Check that all the OpenNebula servers are up by logging in to OpenNebula as “oneadmin” user. Then go to:

http://one-master.ci.qt.io/#hosts-tab

and check that all the servers show “ON” in the “Status” column.

Check that web servers are running:

https://testresults.qt.io/coin/

https://ci-files01-hki.ci.qt.io:8081/coin/

http://coin/coin/

Also check that while they are running that they also shows the latest build results. If they don’t appear up to date, we have a problem somewhere.

Check out Gerrit’s status and match it with Coin’s status. They should converge.

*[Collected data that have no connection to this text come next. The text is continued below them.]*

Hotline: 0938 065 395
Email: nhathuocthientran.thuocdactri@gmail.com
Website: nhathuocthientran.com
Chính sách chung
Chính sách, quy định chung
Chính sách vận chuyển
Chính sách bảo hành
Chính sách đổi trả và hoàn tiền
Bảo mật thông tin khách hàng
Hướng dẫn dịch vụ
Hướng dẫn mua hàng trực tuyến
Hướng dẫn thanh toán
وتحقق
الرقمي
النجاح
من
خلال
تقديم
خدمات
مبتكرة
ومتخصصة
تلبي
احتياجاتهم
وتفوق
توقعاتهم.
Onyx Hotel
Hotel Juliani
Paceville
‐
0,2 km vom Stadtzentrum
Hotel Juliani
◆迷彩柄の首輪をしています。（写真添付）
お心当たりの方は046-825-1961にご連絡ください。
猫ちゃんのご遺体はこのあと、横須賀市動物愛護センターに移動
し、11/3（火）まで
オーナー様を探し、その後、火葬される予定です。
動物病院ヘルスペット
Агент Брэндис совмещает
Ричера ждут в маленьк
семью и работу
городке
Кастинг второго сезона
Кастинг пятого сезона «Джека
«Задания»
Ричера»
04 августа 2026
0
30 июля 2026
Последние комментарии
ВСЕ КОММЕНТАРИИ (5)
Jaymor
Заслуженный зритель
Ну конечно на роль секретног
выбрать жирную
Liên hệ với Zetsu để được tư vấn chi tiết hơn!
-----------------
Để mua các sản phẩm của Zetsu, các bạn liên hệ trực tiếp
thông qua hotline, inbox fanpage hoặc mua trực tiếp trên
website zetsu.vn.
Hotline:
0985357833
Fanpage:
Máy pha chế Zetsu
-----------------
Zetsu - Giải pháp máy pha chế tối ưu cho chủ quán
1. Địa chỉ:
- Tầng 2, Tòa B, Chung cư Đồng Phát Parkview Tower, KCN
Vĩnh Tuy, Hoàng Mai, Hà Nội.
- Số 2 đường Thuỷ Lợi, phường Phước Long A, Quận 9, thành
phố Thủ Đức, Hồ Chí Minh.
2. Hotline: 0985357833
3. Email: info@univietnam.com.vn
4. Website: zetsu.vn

https://codereview.qt-project.org/#/q/status:integrating,n,z

https://codereview.qt-project.org/#/q/status:staged,n,z

If these steps all seem OK, grab a cup of coffee and try again :)

Troubleshooting

Some uncommon administration tasks may be required, especially during development.

Debugging with gdb

Debugging deadlocks and hung threads can be possible by installing python debugger:

sudo apt install python3-dbg pipenv –rm pipenv –python=/usr/bin/python3-dbg

Attach gdb to the executing python process

gdb python3-dbg -p 12345

Useful commands

py-list Show current code in execution py-bt Inspect python callstack

In case of (no debugging symbols found) -message, you may import

(gdb) source /usr/share/gdb/auto-load/usr/bin/python3.6-gdb.py

Running garbage collection

Normally gc is executed automatically, keeping some save threshold of free disk space and it is not needed to run it manually. Nevertheless it is possible to force gc by running:

bin/coin gc

Artifacts invalidation

It might be necessary to invalidate all artifacts. It may happen for example if Coin code changes in an incompatible way. Solution to this is relatively easy. The whole system needs to be stopped and inside storage.py buildKey() function should get new revision number (grep for “COIN revision”). After restart everything will work as after storage cleanup. Old binaries may be removed manually or by garbage collection.